▶ Your task
Without including pictures, set down every record exactly as it stands.

(Beginning of Task input)

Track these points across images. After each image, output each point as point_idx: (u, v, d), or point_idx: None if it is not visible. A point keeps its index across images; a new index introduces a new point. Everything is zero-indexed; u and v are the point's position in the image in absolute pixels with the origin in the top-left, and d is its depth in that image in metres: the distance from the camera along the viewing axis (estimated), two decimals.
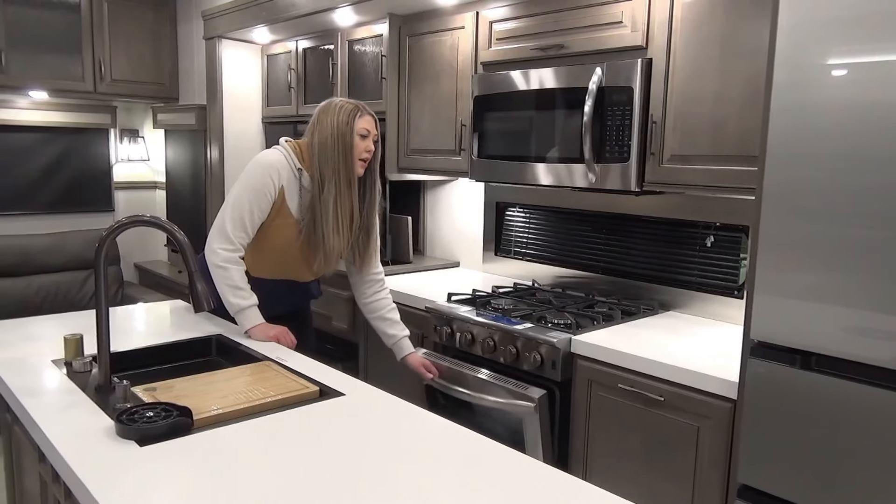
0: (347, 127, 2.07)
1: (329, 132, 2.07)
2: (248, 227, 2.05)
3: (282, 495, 1.12)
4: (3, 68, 3.95)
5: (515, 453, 1.30)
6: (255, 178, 2.05)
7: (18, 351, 1.85)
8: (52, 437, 1.32)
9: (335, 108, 2.10)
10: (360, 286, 2.33)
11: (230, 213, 2.04)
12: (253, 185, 2.05)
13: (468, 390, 2.28)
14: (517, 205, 3.05)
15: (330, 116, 2.09)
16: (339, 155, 2.07)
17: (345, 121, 2.07)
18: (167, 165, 4.77)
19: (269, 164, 2.07)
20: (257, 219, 2.07)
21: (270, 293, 2.12)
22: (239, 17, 3.63)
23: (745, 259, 2.28)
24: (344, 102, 2.13)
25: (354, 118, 2.09)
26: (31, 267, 4.10)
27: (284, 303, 2.23)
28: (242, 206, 2.04)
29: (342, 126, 2.07)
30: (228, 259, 2.03)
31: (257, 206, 2.05)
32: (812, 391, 1.53)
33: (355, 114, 2.10)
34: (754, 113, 1.90)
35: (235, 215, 2.04)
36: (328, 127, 2.08)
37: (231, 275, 2.02)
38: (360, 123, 2.09)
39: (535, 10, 2.47)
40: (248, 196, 2.04)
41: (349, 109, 2.10)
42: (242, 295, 2.02)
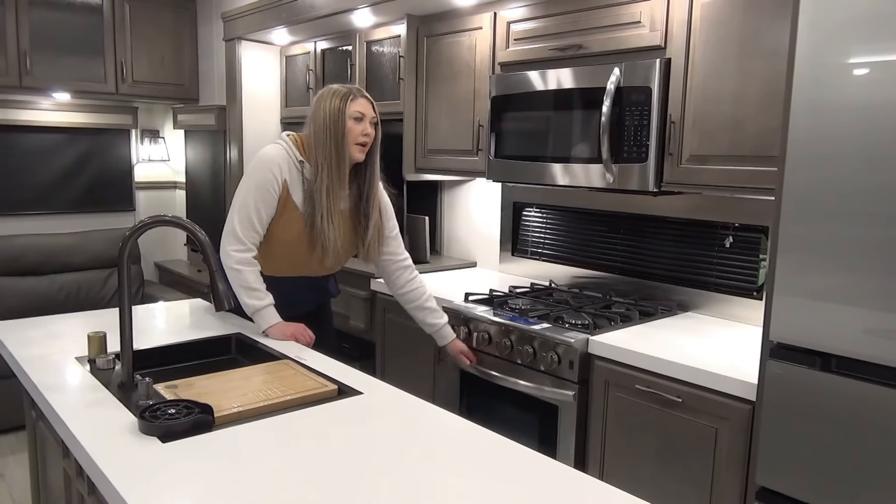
0: (339, 112, 2.04)
1: (322, 118, 2.05)
2: (256, 226, 2.05)
3: (300, 492, 1.13)
4: (27, 70, 4.01)
5: (533, 453, 1.30)
6: (258, 175, 2.05)
7: (43, 348, 1.88)
8: (76, 433, 1.34)
9: (328, 94, 2.08)
10: (389, 276, 2.32)
11: (237, 213, 2.05)
12: (256, 182, 2.04)
13: (506, 376, 2.29)
14: (534, 205, 3.05)
15: (323, 103, 2.07)
16: (330, 141, 2.04)
17: (337, 105, 2.05)
18: (187, 165, 4.82)
19: (270, 159, 2.06)
20: (265, 216, 2.06)
21: (288, 292, 2.13)
22: (258, 19, 3.66)
23: (764, 260, 2.26)
24: (337, 87, 2.09)
25: (347, 102, 2.05)
26: (54, 266, 4.17)
27: (303, 302, 2.24)
28: (248, 205, 2.04)
29: (334, 111, 2.04)
30: (241, 260, 2.03)
31: (263, 204, 2.04)
32: (832, 393, 1.51)
33: (347, 97, 2.06)
34: (774, 113, 1.89)
35: (243, 215, 2.04)
36: (321, 113, 2.06)
37: (245, 276, 2.03)
38: (353, 107, 2.06)
39: (554, 10, 2.47)
40: (253, 194, 2.04)
41: (341, 93, 2.07)
42: (258, 295, 2.03)
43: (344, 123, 2.04)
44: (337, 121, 2.04)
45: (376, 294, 2.98)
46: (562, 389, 2.15)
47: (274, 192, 2.05)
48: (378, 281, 2.95)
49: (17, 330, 2.06)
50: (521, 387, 2.25)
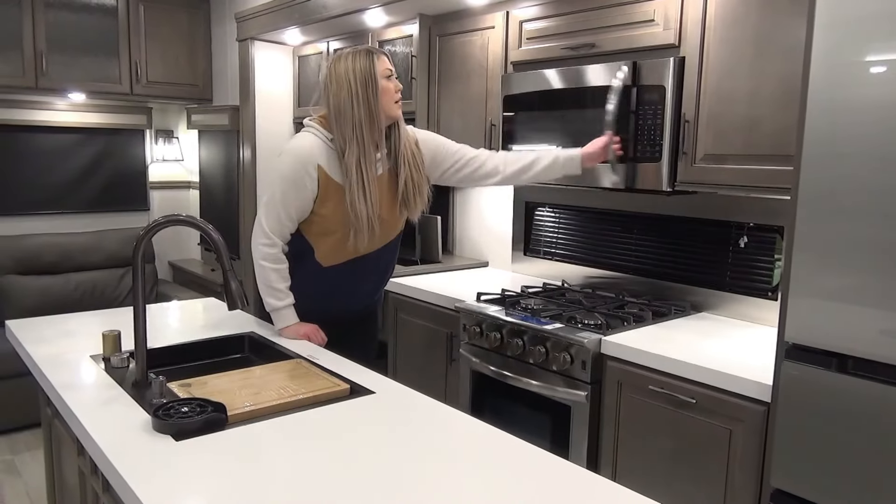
0: (369, 73, 1.92)
1: (349, 84, 1.92)
2: (283, 219, 1.99)
3: (313, 490, 1.14)
4: (43, 71, 4.05)
5: (545, 453, 1.30)
6: (287, 168, 1.97)
7: (58, 346, 1.90)
8: (91, 431, 1.35)
9: (348, 57, 1.95)
10: (487, 179, 2.20)
11: (265, 207, 2.00)
12: (284, 175, 1.97)
13: (519, 376, 2.29)
14: (547, 204, 3.04)
15: (344, 67, 1.94)
16: (361, 107, 1.92)
17: (364, 67, 1.93)
18: (201, 165, 4.85)
19: (300, 149, 1.97)
20: (293, 210, 1.99)
21: (347, 284, 2.10)
22: (271, 19, 3.67)
23: (779, 260, 2.24)
24: (352, 50, 1.97)
25: (373, 61, 1.94)
26: (69, 265, 4.21)
27: (360, 293, 2.18)
28: (275, 199, 1.98)
29: (363, 73, 1.92)
30: (266, 256, 2.00)
31: (294, 197, 1.97)
32: (848, 395, 1.50)
33: (372, 56, 1.94)
34: (789, 112, 1.87)
35: (270, 209, 1.99)
36: (347, 78, 1.93)
37: (268, 274, 2.01)
38: (382, 64, 1.96)
39: (566, 9, 2.46)
40: (281, 187, 1.97)
41: (363, 53, 1.94)
42: (278, 295, 2.02)
43: (377, 83, 1.93)
44: (367, 83, 1.92)
45: (388, 293, 2.98)
46: (574, 390, 2.14)
47: (306, 184, 1.96)
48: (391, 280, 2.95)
49: (33, 328, 2.08)
50: (534, 387, 2.25)
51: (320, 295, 2.10)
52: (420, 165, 2.11)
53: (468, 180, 2.25)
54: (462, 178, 2.23)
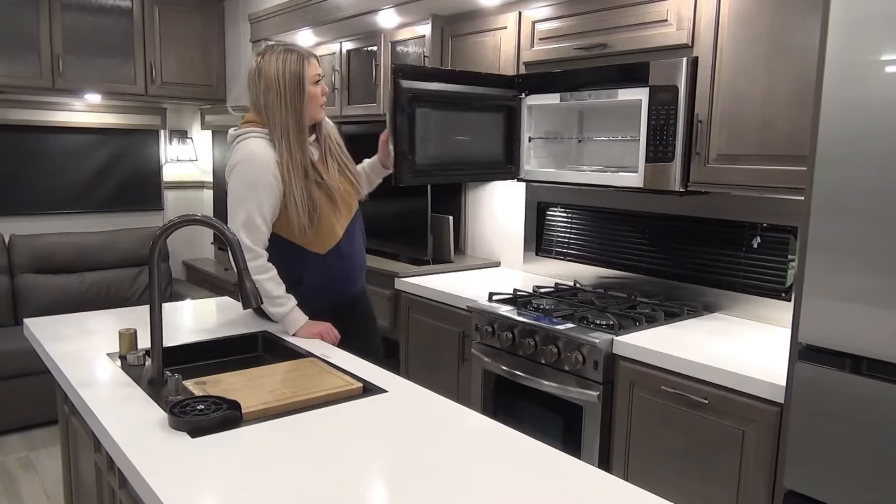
0: (299, 78, 1.95)
1: (276, 87, 1.94)
2: (261, 227, 1.99)
3: (326, 488, 1.15)
4: (60, 72, 4.10)
5: (557, 452, 1.30)
6: (253, 177, 1.97)
7: (75, 344, 1.92)
8: (108, 428, 1.37)
9: (277, 59, 1.95)
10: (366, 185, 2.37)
11: (243, 223, 1.97)
12: (253, 183, 1.96)
13: (531, 376, 2.29)
14: (558, 205, 3.04)
15: (273, 70, 1.95)
16: (287, 112, 1.94)
17: (295, 70, 1.95)
18: (214, 165, 4.89)
19: (257, 156, 1.97)
20: (269, 215, 1.99)
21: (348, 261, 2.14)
22: (284, 20, 3.69)
23: (792, 260, 2.23)
24: (283, 49, 1.97)
25: (303, 66, 1.96)
26: (84, 264, 4.25)
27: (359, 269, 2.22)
28: (251, 210, 1.96)
29: (293, 78, 1.94)
30: (255, 270, 1.97)
31: (266, 202, 1.97)
32: (862, 396, 1.49)
33: (302, 61, 1.96)
34: (803, 112, 1.86)
35: (248, 223, 1.97)
36: (274, 82, 1.94)
37: (263, 286, 1.99)
38: (312, 70, 1.99)
39: (579, 9, 2.46)
40: (254, 196, 1.96)
41: (293, 58, 1.95)
42: (280, 302, 2.02)
43: (304, 89, 1.96)
44: (295, 87, 1.95)
45: (400, 293, 3.00)
46: (586, 390, 2.14)
47: (272, 184, 1.97)
48: (402, 280, 2.97)
49: (50, 326, 2.10)
50: (546, 387, 2.25)
51: (330, 282, 2.13)
52: (342, 148, 2.21)
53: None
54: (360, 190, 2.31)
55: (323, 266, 2.11)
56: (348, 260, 2.16)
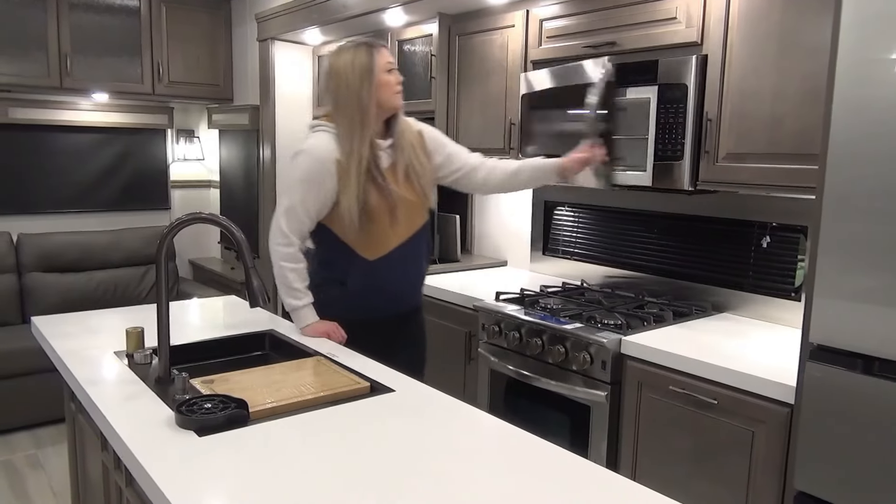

(End of Task input)

▶ Output of the exercise
Track these points across images. After each image, output each point as point_idx: (u, v, d), or point_idx: None if it is not visible. A point keeps its index across images; a new index introduces a new point. Everything is zero-indexed; u and v are the point's position in the image in absolute pixels with the origin in the top-left, and d is its depth in that image in metres: the distance from the camera along the viewing axis (estimated), two decimals.
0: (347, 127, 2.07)
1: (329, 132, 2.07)
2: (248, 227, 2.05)
3: (282, 495, 1.12)
4: (3, 68, 3.95)
5: (515, 453, 1.30)
6: (255, 178, 2.05)
7: (18, 351, 1.85)
8: (52, 437, 1.32)
9: (335, 108, 2.10)
10: (360, 286, 2.33)
11: (230, 213, 2.04)
12: (253, 185, 2.05)
13: (468, 390, 2.28)
14: (517, 205, 3.05)
15: (330, 116, 2.09)
16: (339, 155, 2.07)
17: (345, 121, 2.07)
18: (167, 165, 4.77)
19: (269, 164, 2.07)
20: (257, 219, 2.07)
21: (270, 293, 2.12)
22: (239, 17, 3.63)
23: (745, 259, 2.28)
24: (344, 102, 2.13)
25: (354, 118, 2.09)
26: (31, 267, 4.10)
27: (284, 303, 2.23)
28: (242, 206, 2.04)
29: (342, 126, 2.07)
30: (228, 259, 2.03)
31: (257, 206, 2.05)
32: (812, 391, 1.53)
33: (355, 114, 2.10)
34: (754, 113, 1.90)
35: (235, 215, 2.04)
36: (328, 127, 2.08)
37: (231, 275, 2.02)
38: (360, 123, 2.09)
39: (535, 10, 2.47)
40: (248, 196, 2.04)
41: (349, 109, 2.10)
42: (242, 295, 2.02)
0: (339, 112, 2.04)
1: (322, 118, 2.05)
2: (256, 226, 2.05)
3: (300, 492, 1.13)
4: (27, 70, 4.01)
5: (533, 453, 1.30)
6: (258, 175, 2.05)
7: (43, 348, 1.88)
8: (76, 433, 1.34)
9: (328, 94, 2.08)
10: (389, 276, 2.32)
11: (237, 213, 2.05)
12: (256, 182, 2.04)
13: (506, 376, 2.29)
14: (534, 205, 3.05)
15: (323, 103, 2.07)
16: (330, 141, 2.04)
17: (337, 105, 2.05)
18: (187, 165, 4.82)
19: (270, 159, 2.06)
20: (265, 216, 2.06)
21: (288, 292, 2.13)
22: (258, 19, 3.66)
23: (764, 260, 2.26)
24: (337, 87, 2.09)
25: (347, 102, 2.05)
26: (54, 266, 4.17)
27: (303, 302, 2.24)
28: (248, 205, 2.04)
29: (334, 111, 2.04)
30: (241, 260, 2.03)
31: (263, 204, 2.04)
32: (832, 393, 1.51)
33: (347, 97, 2.06)
34: (774, 113, 1.89)
35: (243, 215, 2.04)
36: (321, 113, 2.06)
37: (245, 276, 2.03)
38: (353, 107, 2.06)
39: (554, 10, 2.47)
40: (253, 194, 2.04)
41: (341, 93, 2.07)
42: (258, 295, 2.03)
43: (344, 123, 2.04)
44: (337, 121, 2.04)
45: (376, 294, 2.98)
46: (562, 389, 2.15)
47: (274, 192, 2.05)
48: (378, 281, 2.95)
49: (17, 330, 2.06)
50: (521, 387, 2.25)
0: (369, 73, 1.92)
1: (349, 84, 1.92)
2: (283, 219, 1.99)
3: (313, 490, 1.14)
4: (43, 71, 4.05)
5: (545, 453, 1.30)
6: (287, 168, 1.97)
7: (58, 346, 1.90)
8: (91, 431, 1.35)
9: (348, 57, 1.95)
10: (487, 179, 2.20)
11: (265, 207, 2.00)
12: (284, 175, 1.97)
13: (519, 376, 2.29)
14: (547, 204, 3.04)
15: (344, 67, 1.94)
16: (361, 107, 1.92)
17: (364, 67, 1.93)
18: (201, 165, 4.85)
19: (300, 149, 1.97)
20: (293, 210, 1.99)
21: (347, 284, 2.10)
22: (271, 19, 3.67)
23: (779, 260, 2.24)
24: (352, 50, 1.97)
25: (373, 61, 1.94)
26: (69, 265, 4.21)
27: (360, 293, 2.18)
28: (275, 199, 1.98)
29: (363, 73, 1.92)
30: (266, 256, 2.00)
31: (294, 197, 1.97)
32: (848, 395, 1.50)
33: (372, 56, 1.94)
34: (789, 112, 1.87)
35: (270, 209, 1.99)
36: (347, 78, 1.93)
37: (268, 274, 2.01)
38: (382, 64, 1.96)
39: (566, 9, 2.46)
40: (281, 187, 1.97)
41: (363, 53, 1.94)
42: (278, 295, 2.02)
43: (377, 83, 1.93)
44: (367, 83, 1.92)
45: (388, 293, 2.98)
46: (574, 390, 2.14)
47: (306, 184, 1.96)
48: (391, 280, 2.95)
49: (33, 328, 2.08)
50: (534, 387, 2.25)
51: (320, 295, 2.10)
52: (420, 165, 2.11)
53: (468, 180, 2.25)
54: (462, 178, 2.23)
0: (299, 78, 1.95)
1: (276, 87, 1.94)
2: (261, 227, 1.99)
3: (326, 488, 1.15)
4: (60, 72, 4.10)
5: (557, 452, 1.30)
6: (253, 177, 1.97)
7: (75, 344, 1.92)
8: (108, 428, 1.37)
9: (277, 59, 1.95)
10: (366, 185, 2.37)
11: (243, 223, 1.97)
12: (253, 183, 1.96)
13: (531, 376, 2.29)
14: (558, 205, 3.04)
15: (273, 70, 1.95)
16: (287, 112, 1.94)
17: (295, 70, 1.95)
18: (214, 165, 4.89)
19: (257, 156, 1.97)
20: (269, 215, 1.99)
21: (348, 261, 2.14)
22: (284, 20, 3.69)
23: (792, 260, 2.23)
24: (283, 49, 1.97)
25: (303, 66, 1.96)
26: (84, 264, 4.25)
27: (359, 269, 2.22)
28: (251, 210, 1.96)
29: (293, 78, 1.94)
30: (255, 270, 1.97)
31: (266, 202, 1.97)
32: (862, 396, 1.49)
33: (302, 61, 1.96)
34: (803, 112, 1.86)
35: (248, 223, 1.97)
36: (274, 82, 1.94)
37: (263, 286, 1.99)
38: (312, 70, 1.99)
39: (579, 9, 2.46)
40: (254, 196, 1.96)
41: (293, 58, 1.95)
42: (280, 302, 2.02)
43: (304, 89, 1.96)
44: (295, 87, 1.95)
45: (400, 293, 3.00)
46: (586, 390, 2.14)
47: (272, 184, 1.97)
48: (402, 280, 2.97)
49: (50, 326, 2.10)
50: (546, 387, 2.25)
51: (330, 282, 2.13)
52: (342, 148, 2.21)
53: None
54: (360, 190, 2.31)
55: (323, 266, 2.11)
56: (348, 260, 2.16)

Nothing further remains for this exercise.